Colleges and universities often embrace and cling to tradition, but two local schools are making changes that could propel them forward in the academic world and enhance their students’ learning experiences.
Renovations make way for new classrooms and technology
Perched on the top of a hill on the Cincinnati Christian University campus, Rine Hall is undergoing a facelift. The 60-year-old building is one of the oldest buildings on campus and has been under construction since September 2013. “The structural base of the building is pretty secure,” says Steve Carr, director of marketing at CCU. The renovations will focus particularly on the residence hall rooms that were on the upper floors, which haven’t been updated since the school added air conditioning units in the ‘90s, describes Carr. The end date is to be determined, happening either in fall 2014 or January 2015, depending on the funds that are raised.

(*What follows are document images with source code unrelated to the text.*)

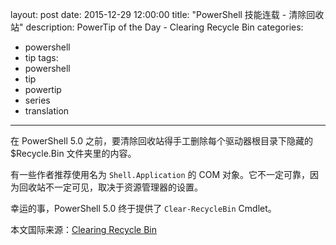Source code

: ﻿layout: post
date: 2015-12-29 12:00:00
title: "PowerShell 技能连载 - 清除回收站"
description: PowerTip of the Day - Clearing Recycle Bin
categories:
- powershell
- tip
tags:
- powershell
- tip
- powertip
- series
- translation
---
在 PowerShell 5.0 之前，要清除回收站得手工删除每个驱动器根目录下隐藏的 $Recycle.Bin 文件夹里的内容。

有一些作者推荐使用名为 `Shell.Application` 的 COM 对象。它不一定可靠，因为回收站不一定可见，取决于资源管理器的设置。

幸运的事，PowerShell 5.0 终于提供了 `Clear-RecycleBin` Cmdlet。

<!--more-->
本文国际来源：[Clearing Recycle Bin](http://community.idera.com/powershell/powertips/b/tips/posts/clearing-recycle-bin)

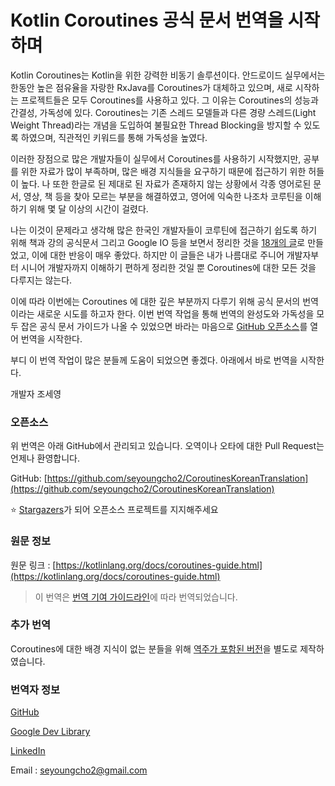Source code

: # Kotlin Coroutines 공식 문서 번역을 시작하며

Kotlin Coroutines는 Kotlin을 위한 강력한 비동기 솔루션이다. 안드로이드 실무에서는 한동안 높은 점유율을 자랑한 RxJava를 Coroutines가 대체하고 있으며, 새로 시작하는 프로젝트들은 모두 Coroutines를 사용하고 있다. 그 이유는 Coroutines의 성능과 간결성, 가독성에 있다. Coroutines는 기존 스레드 모델들과 다른 경량 스레드(Light Weight Thread)라는 개념을 도입하여 불필요한 Thread Blocking을 방지할 수 있도록 하였으며, 직관적인 키워드를 통해 가독성을 높였다.

이러한 장점으로 많은 개발자들이 실무에서 Coroutines를 사용하기 시작했지만, 공부를 위한 자료가 많이 부족하며, 많은 배경 지식들을 요구하기 때문에 접근하기 위한 허들이 높다. 나 또한 한글로 된 제대로 된 자료가 존재하지 않는 상황에서 각종 영어로된 문서, 영상, 책 등을 찾아 모르는 부분을 해결하였고, 영어에 익숙한 나조차 코루틴을 이해하기 위해 몇 달 이상의 시간이 걸렸다.

나는 이것이 문제라고 생각해 많은 한국인 개발자들이 코루틴에 접근하기 쉽도록 하기 위해 책과 강의 공식문서 그리고 Google IO 등을 보면서 정리한 것을 [18개의 글](http://kotlinworld.com/139)로 만들었고, 이에 대한 반응이 매우 좋았다. 하지만 이 글들은 내가 나름대로 주니어 개발자부터 시니어 개발자까지 이해하기 편하게 정리한 것일 뿐 Coroutines에 대한 모든 것을 다루지는 않는다.&#x20;

이에 따라 이번에는 Coroutines 에 대한 깊은 부분까지 다루기 위해 공식 문서의 번역이라는 새로운 시도를 하고자 한다. 이번 번역 작업을 통해 번역의 완성도와 가독성을 모두 잡은 공식 문서 가이드가 나올 수 있었으면 바라는 마음으로 [GitHub 오픈소스](https://github.com/seyoungcho2/CoroutinesKoreanTranslation)를 열어 번역을 시작한다.&#x20;

&#x20;부디 이 번역 작업이 많은 분들께 도움이 되었으면 좋겠다. 아래에서 바로 번역을 시작한다.



개발자 조세영&#x20;



### 오픈소스

위 번역은 아래 GitHub에서 관리되고 있습니다. 오역이나 오타에 대한 Pull Request는 언제나 환영합니다.

GitHub: [https://github.com/seyoungcho2/CoroutinesKoreanTranslation](https://github.com/seyoungcho2/CoroutinesKoreanTranslation)

⭐ [Stargazers](https://github.com/seyoungcho2/CoroutinesKoreanTranslation/stargazers)가 되어 오픈소스 프로젝트를 지지해주세요&#x20;

### 원문 정보

원문 링크 : [https://kotlinlang.org/docs/coroutines-guide.html](https://kotlinlang.org/docs/coroutines-guide.html)

> 이 번역은 [번역 기여 가이드라인](https://kotlinlang.org/docs/contribute.html#translate-documentation-to-other-languages)에 따라 번역되었습니다.

### **추가 번역**

Coroutines에 대한 배경 지식이 없는 분들을 위해 [역주가 포함된 버전](https://simplecode.kr/24)을 별도로 제작하였습니다.&#x20;

### **번역자 정보**

[GitHub](https://github.com/seyoungcho2)

[Google Dev Library](https://devlibrary.withgoogle.com/authors/seyoungcho2)

[LinkedIn](https://www.linkedin.com/in/seyoungcho/)

Email : seyoungcho2@gmail.com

Once the renovations are complete, Rine Hall will consist of four floors, with the bottom floor continuing to house the education program, the second floor becoming the new home of the newly consolidated business school and the top two designated as female residence halls.
The education and business floors will boast refurbished classrooms and offices more conducive to the fast-paced world of today with features like SMART boards and Adobe Connect. For the first time since its creation eight years ago, the school of business will finally be located in one area. “Our business degree is becoming incredibly popular,” says Carr as he explains why the young program needs its own home versus scattered offices and classrooms around campus.
Online-only degree making its way to Thomas More
Thomas More College in Kentucky is going digital with its first online program. The school has offered an on-site MBA program for years, but it’s now altering that program to fit an online profile. “Some of the feedback that we’ve been getting lately is that people want our program online,” says Dr. Brad Bielski, vice president of academic affairs. The program will feature a plethora of online learning techniques including videos, blog posts and online reading that will allow less conventional students a chance at a higher degree in their own timeframe.
The program will kick off in late spring or early summer, whenever Thomas More can generate enough interest and get a pool of applicants. Students enrolled in this program will be able to finish in just under two years, as the slightly revised curriculum consists of fewer credit hours than the traditional MBA program, which in turn reduces tuition rates.
Bielski says that he hopes to see a wider range of students enrolled in this program, from people working full-time to people that live nowhere near the college but want to take advantage of its education system. The applications are already beginning to come in from students interested in participating in the pilot group.
The faculty that teaches the original MBA program will also be the ones covering the online courses. Most are already comfortable working with online tools, but for those who aren’t as technologically savvy, Thomas More is offering a crash course. “It’s called ELearning101,” says Bielski. “[The faculty] learns about the principles of online learning.”
This is just the beginning for Thomas More. “We are looking for other online programs, too,” says Bielski who hopes to see nursing and communications degrees online in the near future.